Siento verdaderamente que el film no trata sobre Marita Verón, o de su secuestro, de la incertidumbre actual respecto de su paradero, de la policía inoperante o sencillamente corrupta. Ni siquiera creo que trata las injustas desigualdades que padecemos los argentinos en relación con la aplicación y eficiencia diferencial de las leyes. Al contrario, pienso que el título refiere menos al objeto buscado que al sujeto que ha ido autoproduciéndose como consecuencia de esa misma búsqueda.
Se trata, sin lugar a dudas, de Susana Trimarco. De esa mujer, doblemente madre, y cientos de veces madre, en cada acto en el que recupera del infierno a alguna muchacha que ha sido secuestrada, prostituida y drogada, como su hija. De todas esas hijas que no son sus hijas. De esa mujer que siendo abuela ha devenido trágicamente madre.
Si tuviese que destacar un momento del relato, diría que uno de los más conmovedores sucede cuando en una de las entrevistas ella dice: “ya no le tengo miedo a nada”. Creo, sin embargo, que ella sí tiene miedo; está profundamente comprometida con ese miedo. Un miedo esencial: el miedo a la insignificancia, a la deshumanización y a la pérdida gradual del sentido.
Kant, en su estudio sobre la moral, sostuvo que sólo llegamos a elevarnos a la categoría suprema de la dignidad cuando nos admitimos como seres humanos, es decir, cuando asumimos la humanidad en nosotros y cuando obramos en su nombre.
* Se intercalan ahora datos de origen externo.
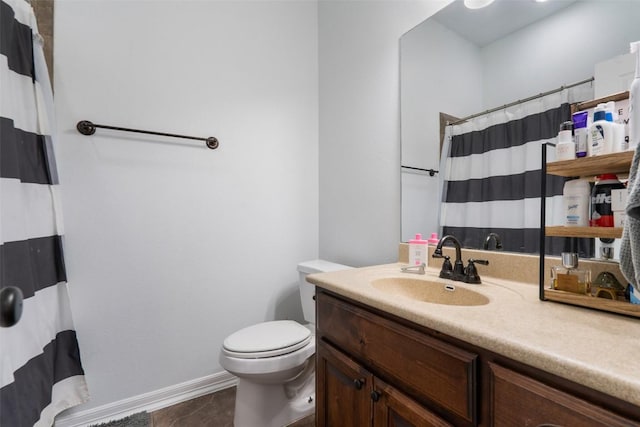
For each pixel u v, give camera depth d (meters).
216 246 1.69
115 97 1.41
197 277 1.63
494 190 1.11
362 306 0.90
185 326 1.59
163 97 1.53
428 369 0.67
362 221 1.72
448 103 1.27
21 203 1.03
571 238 0.89
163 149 1.53
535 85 1.00
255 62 1.82
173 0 1.56
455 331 0.60
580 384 0.44
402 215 1.47
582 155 0.75
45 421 1.13
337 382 0.98
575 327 0.58
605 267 0.80
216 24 1.69
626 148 0.70
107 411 1.38
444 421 0.63
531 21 1.01
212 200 1.67
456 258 1.08
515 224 1.04
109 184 1.40
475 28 1.17
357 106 1.75
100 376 1.37
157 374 1.51
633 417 0.40
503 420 0.53
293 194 1.97
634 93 0.67
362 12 1.72
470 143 1.19
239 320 1.76
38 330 1.09
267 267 1.86
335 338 1.00
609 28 0.84
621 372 0.41
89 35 1.36
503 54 1.09
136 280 1.46
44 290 1.15
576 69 0.90
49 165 1.20
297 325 1.47
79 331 1.33
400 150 1.49
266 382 1.29
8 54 1.03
Pero asumir esta humanidad implica buscar el sentido no sólo de nuestra existencia como sujetos singulares, sino de nuestra existencia socializada en los otros y por los otros.
Según esta interpretación, Susana Trimarco no busca encontrar a Marita Verón, sino que, buscando a su hija y a otras hijas, anhela reencontrarse con un sentido que le ha sido arrancado brutalmente. Es la humanidad en ella la que se niega a aceptar la insignificancia. Y es precisamente esa humanidad fundamental la que ella ha ido hallando en cada fragmento de su búsqueda.
Esa es la propuesta y la apuesta del relato: una oportunidad de conocer a quien se resiste al sinsentido. Una excelente invitación de volver a sentirnos humanos en la carne revolucionada de su propia humanidad.